> EXCERPT

"""

Numerous feeders are on the market, adapted for different purposes and methods of manipulation (figs. [17], [18], [19]). A simple feeder can be made of a tin pan filled with excelsior or shavings ([fig. 20]). This is filled with sirup and placed on top of the frames in a super or hive body. It is advisable to lean pieces of wood on the pan as runways for the bees, and to attract them first to the sirup, either by mixing in a little honey or by spilling a little sirup over the frames and sticks.
It may be stated positively that it does not pay financially, or in any other way, to feed sugar sirup to be stored in sections and sold as comb honey. Of course, such things have been tried, but the consumption of sugar during the storing makes the cost greater than the value of pure floral honey.
The condition of a colony of bees in the early spring depends largely upon the care given the bees the preceding autumn and in the method of wintering. If the colony has wintered well and has a good prolific queen, preferably young, the chances are that it will become strong in time to store a good surplus when the honey flow comes.
The bees which come through the winter, reared the previous autumn, are old and incapable of much work. As the season opens they go out to collect the early nectar and pollen, and also care for the brood. The amount of brood is at first small, and as the new workers emerge they assist in the brood rearing so that the extent of the brood can be gradually increased until it reaches its maximum about the beginning of the summer. The old bees die off rapidly. If brood rearing does not continue late in the fall, so that the colony goes into winter with a large percentage of young bees, the old bees may die off in the spring faster than they are replaced by emerging brood. This is known as "spring dwindling." A preventive remedy for this may be applied by feeding, if necessary, the autumn before, or keeping up brood rearing as late as possible by some other means.

"""

> DATA EXTRACT
"""

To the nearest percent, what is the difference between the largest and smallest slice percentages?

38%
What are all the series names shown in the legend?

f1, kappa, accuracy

"""
"""

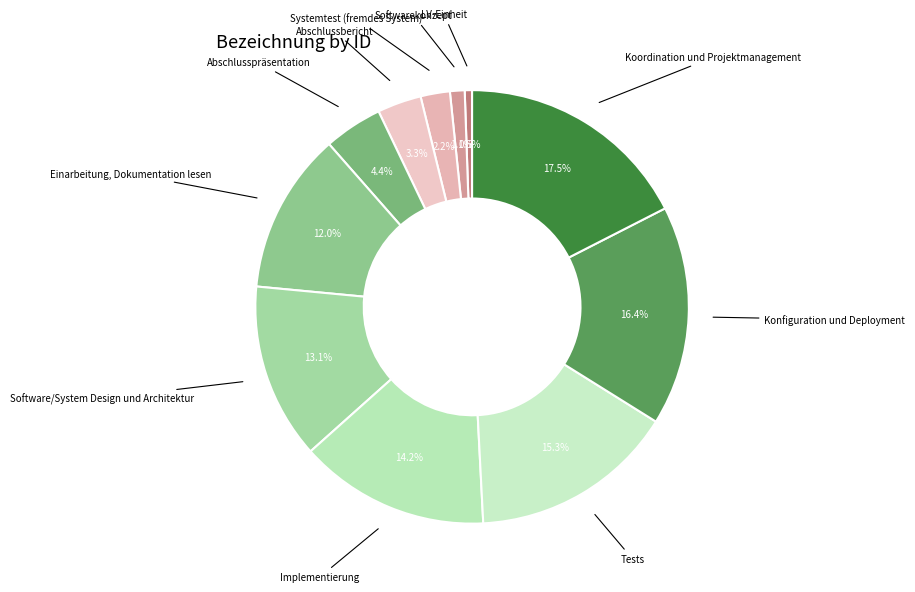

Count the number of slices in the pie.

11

"""

> WORK ORDER
Return the part of the beekeeping text starting at "It may be stated" and ending at "pure floral honey.", copied word for word. The listing has no connection to the beekeeping text.

> RESULT FOR THIS TASK
It may be stated positively that it does not pay financially, or in any other way, to feed sugar sirup to be stored in sections and sold as comb honey. Of course, such things have been tried, but the consumption of sugar during the storing makes the cost greater than the value of pure floral honey.